● Your assignment: Change every "Ukraine" in the material below to "Україна" and write out all of its lines again, leaving everything else as it stands.
---------------
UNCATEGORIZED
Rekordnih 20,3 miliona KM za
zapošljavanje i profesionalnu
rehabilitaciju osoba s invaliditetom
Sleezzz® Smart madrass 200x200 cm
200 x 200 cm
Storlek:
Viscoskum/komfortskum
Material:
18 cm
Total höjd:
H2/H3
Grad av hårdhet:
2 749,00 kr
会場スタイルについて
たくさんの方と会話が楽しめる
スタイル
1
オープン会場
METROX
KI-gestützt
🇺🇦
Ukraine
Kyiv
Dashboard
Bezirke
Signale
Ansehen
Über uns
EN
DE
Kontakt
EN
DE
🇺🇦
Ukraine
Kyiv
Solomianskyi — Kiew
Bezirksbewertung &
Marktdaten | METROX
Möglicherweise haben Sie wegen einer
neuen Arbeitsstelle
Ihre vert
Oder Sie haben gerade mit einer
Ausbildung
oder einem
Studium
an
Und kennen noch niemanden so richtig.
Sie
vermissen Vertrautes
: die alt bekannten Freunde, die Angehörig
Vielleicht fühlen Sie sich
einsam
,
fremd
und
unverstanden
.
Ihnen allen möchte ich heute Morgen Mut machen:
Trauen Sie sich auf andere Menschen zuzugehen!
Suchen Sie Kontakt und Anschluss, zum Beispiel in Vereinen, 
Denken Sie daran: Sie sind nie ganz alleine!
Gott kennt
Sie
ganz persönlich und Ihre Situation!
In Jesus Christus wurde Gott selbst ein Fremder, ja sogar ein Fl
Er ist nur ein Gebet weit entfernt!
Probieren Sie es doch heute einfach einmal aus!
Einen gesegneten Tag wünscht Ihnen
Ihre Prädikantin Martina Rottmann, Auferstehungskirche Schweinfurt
---------------
● Answer box:
UNCATEGORIZED
Rekordnih 20,3 miliona KM za
zapošljavanje i profesionalnu
rehabilitaciju osoba s invaliditetom
Sleezzz® Smart madrass 200x200 cm
200 x 200 cm
Storlek:
Viscoskum/komfortskum
Material:
18 cm
Total höjd:
H2/H3
Grad av hårdhet:
2 749,00 kr
会場スタイルについて
たくさんの方と会話が楽しめる
スタイル
1
オープン会場
METROX
KI-gestützt
🇺🇦
Україна
Kyiv
Dashboard
Bezirke
Signale
Ansehen
Über uns
EN
DE
Kontakt
EN
DE
🇺🇦
Україна
Kyiv
Solomianskyi — Kiew
Bezirksbewertung &
Marktdaten | METROX
Möglicherweise haben Sie wegen einer
neuen Arbeitsstelle
Ihre vert
Oder Sie haben gerade mit einer
Ausbildung
oder einem
Studium
an
Und kennen noch niemanden so richtig.
Sie
vermissen Vertrautes
: die alt bekannten Freunde, die Angehörig
Vielleicht fühlen Sie sich
einsam
,
fremd
und
unverstanden
.
Ihnen allen möchte ich heute Morgen Mut machen:
Trauen Sie sich auf andere Menschen zuzugehen!
Suchen Sie Kontakt und Anschluss, zum Beispiel in Vereinen, 
Denken Sie daran: Sie sind nie ganz alleine!
Gott kennt
Sie
ganz persönlich und Ihre Situation!
In Jesus Christus wurde Gott selbst ein Fremder, ja sogar ein Fl
Er ist nur ein Gebet weit entfernt!
Probieren Sie es doch heute einfach einmal aus!
Einen gesegneten Tag wünscht Ihnen
Ihre Prädikantin Martina Rottmann, Auferstehungskirche Schweinfurt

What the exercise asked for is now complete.